Eleven Palestinians died in clashes in the occupied West Bank on Friday and there were fears of worse violence today as Palestinians mark Nakba (Catastrophe) Day, when they commemorate the estimated 700,000 people who were expelled from or fled their homes in what is now Israel during the 1948 war surrounding its creation.
Washington has been criticised for not doing more to end the intensifying violence after it blocked a UN Security Council meeting scheduled for Friday.

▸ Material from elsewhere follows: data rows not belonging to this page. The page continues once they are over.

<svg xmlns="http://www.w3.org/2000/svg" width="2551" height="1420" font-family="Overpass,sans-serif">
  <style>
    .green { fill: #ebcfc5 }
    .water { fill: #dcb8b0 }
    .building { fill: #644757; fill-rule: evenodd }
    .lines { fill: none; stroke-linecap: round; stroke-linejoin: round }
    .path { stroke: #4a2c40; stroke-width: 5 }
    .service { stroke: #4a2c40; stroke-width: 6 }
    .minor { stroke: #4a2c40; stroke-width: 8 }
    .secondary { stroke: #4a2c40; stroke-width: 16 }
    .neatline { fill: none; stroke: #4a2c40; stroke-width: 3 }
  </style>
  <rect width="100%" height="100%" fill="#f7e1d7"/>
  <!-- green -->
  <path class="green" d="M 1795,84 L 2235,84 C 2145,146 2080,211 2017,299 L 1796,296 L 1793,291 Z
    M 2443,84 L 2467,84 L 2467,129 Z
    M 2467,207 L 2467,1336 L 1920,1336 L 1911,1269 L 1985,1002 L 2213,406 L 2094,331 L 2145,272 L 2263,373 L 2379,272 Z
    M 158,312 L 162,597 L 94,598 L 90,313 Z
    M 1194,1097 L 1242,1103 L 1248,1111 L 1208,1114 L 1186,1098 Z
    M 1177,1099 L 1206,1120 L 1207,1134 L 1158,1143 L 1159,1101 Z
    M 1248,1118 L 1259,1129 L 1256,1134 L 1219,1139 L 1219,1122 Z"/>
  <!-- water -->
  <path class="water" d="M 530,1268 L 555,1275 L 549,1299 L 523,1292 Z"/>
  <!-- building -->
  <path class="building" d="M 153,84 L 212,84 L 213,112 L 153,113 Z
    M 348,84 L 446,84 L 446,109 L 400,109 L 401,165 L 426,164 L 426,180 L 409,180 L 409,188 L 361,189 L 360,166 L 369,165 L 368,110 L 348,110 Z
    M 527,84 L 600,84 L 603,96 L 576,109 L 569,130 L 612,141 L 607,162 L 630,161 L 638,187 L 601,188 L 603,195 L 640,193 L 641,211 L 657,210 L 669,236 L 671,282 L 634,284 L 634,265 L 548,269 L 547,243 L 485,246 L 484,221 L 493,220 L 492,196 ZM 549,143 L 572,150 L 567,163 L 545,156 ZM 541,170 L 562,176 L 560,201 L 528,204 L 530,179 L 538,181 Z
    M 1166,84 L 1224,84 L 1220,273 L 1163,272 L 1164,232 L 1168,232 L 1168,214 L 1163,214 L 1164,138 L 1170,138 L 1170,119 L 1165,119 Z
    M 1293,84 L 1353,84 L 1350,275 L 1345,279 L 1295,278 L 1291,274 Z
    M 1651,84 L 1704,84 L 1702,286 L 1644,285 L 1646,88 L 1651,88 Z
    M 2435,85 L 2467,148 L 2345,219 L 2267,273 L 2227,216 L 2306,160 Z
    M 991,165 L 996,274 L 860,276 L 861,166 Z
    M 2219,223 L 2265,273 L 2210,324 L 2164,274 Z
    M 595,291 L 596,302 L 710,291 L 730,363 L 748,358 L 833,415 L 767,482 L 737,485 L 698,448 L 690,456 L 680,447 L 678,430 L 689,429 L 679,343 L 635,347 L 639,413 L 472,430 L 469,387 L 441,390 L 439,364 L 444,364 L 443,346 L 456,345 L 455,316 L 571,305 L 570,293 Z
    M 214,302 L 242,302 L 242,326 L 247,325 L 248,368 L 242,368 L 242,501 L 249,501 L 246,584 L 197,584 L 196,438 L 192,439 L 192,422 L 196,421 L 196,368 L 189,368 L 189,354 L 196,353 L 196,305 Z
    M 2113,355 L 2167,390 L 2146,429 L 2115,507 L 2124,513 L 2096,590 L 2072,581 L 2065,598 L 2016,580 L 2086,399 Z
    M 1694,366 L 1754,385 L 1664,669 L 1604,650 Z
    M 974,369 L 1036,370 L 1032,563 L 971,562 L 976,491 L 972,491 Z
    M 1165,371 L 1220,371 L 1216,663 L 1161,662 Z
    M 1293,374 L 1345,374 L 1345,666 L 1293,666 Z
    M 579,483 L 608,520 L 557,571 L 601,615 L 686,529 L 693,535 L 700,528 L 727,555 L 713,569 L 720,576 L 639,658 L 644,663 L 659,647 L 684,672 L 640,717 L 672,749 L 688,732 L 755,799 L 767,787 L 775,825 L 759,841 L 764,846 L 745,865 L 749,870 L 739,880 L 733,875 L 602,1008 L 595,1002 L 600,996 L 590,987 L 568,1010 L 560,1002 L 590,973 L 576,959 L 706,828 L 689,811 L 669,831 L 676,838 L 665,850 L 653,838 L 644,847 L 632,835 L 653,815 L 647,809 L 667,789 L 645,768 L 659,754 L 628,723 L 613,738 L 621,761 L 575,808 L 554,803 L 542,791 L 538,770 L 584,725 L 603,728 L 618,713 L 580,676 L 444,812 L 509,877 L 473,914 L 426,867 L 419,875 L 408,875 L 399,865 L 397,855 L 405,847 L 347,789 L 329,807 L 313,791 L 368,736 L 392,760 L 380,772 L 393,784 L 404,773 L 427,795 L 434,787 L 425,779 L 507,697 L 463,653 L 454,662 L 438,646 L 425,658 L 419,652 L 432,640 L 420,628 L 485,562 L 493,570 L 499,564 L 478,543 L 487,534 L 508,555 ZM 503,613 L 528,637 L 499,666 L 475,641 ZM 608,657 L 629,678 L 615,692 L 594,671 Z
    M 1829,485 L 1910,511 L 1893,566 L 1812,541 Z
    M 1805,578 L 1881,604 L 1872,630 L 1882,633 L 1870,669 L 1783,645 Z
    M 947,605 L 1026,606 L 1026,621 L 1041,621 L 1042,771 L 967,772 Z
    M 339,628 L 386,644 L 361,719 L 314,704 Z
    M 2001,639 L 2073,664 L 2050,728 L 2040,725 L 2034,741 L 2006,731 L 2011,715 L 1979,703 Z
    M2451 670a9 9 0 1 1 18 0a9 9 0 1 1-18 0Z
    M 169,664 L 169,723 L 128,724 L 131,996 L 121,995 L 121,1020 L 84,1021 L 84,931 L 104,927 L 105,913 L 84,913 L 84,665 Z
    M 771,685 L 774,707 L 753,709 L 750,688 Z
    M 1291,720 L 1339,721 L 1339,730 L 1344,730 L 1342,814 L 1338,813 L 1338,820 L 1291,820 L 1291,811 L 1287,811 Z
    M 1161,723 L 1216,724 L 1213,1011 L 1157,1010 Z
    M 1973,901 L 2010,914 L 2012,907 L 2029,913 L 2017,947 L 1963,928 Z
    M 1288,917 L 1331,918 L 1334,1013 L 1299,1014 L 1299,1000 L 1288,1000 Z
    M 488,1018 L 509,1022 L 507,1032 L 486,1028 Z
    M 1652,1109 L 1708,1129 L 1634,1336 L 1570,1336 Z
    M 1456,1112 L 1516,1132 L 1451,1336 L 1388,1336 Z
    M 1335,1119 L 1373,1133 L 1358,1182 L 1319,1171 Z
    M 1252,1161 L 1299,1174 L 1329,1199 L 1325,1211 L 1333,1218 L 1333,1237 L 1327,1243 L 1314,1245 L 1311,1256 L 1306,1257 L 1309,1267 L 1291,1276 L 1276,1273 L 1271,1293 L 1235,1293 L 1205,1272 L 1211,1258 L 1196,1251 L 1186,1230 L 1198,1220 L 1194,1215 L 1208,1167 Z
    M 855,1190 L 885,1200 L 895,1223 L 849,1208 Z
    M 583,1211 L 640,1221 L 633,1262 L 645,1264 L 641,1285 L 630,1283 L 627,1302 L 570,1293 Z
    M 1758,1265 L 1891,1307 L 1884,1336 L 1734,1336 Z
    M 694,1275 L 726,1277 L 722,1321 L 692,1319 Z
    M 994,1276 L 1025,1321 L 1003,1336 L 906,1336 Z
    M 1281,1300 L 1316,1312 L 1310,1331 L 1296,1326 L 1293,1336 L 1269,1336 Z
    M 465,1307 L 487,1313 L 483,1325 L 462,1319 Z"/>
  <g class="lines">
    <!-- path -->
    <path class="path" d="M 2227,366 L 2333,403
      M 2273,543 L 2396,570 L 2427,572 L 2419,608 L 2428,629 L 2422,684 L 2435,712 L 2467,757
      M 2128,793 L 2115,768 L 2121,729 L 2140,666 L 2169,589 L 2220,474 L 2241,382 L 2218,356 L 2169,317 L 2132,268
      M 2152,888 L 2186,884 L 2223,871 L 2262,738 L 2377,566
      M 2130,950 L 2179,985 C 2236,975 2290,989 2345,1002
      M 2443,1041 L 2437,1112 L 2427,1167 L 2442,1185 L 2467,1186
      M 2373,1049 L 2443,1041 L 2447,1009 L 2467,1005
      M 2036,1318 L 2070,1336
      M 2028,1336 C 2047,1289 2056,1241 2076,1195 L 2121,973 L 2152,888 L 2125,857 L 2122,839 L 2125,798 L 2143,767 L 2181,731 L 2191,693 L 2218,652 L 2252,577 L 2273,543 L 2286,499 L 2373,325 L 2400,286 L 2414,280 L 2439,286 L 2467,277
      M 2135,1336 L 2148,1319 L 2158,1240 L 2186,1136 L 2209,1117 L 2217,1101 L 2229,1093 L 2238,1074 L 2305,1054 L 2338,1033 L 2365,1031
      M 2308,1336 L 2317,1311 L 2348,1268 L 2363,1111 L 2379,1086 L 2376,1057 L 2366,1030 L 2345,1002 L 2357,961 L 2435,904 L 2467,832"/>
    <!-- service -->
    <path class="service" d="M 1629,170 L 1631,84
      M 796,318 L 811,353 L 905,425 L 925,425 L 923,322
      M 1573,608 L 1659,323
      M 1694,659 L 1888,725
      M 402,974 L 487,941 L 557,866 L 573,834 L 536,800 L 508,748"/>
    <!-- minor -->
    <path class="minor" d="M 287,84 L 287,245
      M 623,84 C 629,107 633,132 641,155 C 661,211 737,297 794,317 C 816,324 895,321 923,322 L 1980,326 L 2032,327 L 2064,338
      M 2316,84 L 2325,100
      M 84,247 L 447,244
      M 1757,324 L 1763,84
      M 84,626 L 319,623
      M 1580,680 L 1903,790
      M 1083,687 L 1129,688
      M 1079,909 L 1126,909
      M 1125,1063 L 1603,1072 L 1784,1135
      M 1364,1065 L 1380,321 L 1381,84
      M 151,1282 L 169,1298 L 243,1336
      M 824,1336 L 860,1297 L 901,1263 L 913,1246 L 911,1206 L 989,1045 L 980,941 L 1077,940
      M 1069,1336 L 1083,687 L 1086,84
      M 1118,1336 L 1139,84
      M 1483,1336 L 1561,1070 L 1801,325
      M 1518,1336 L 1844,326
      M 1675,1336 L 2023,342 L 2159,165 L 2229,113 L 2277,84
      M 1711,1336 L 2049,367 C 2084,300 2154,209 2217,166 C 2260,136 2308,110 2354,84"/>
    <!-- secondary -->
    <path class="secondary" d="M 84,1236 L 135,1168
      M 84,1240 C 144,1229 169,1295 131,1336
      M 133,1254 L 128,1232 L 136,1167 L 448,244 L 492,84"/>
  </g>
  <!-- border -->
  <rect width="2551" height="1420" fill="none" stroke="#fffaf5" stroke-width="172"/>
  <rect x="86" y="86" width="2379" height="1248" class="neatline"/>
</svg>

The overall death toll in Gaza since Monday now tops 140, more than 30 of them children. Around 950 people have been wounded.
US Secretary for Israel-Palestinian Affairs, Hady Amr (pictured left), was due to meet Israeli leaders in Jerusalem on Saturday before heading to the occupied West Bank for talks with Palestinian officials. But Israel’s Prime Minister Benjamin Netanyahu (right) gave no indication that Israel was ready to ease its campaign
‘There was no warning,’ said Jamal Al-Naji, a neighbour living in the same building. ‘You filmed people eating and then you bombed them?’ he said, addressing Israel.
‘Why are you confronting us? Go and confront the strong people!’
The Israeli military did not immediately respond to a request for comment. Hamas said it fired a salvo of rockets at southern Israel in response to the airstrike.
Egypt opened its Rafah border crossing with Gaza on Saturday to allow in 10 ambulances carrying seriously injured Palestinians for treatment in Egyptian hospitals, medical officials said.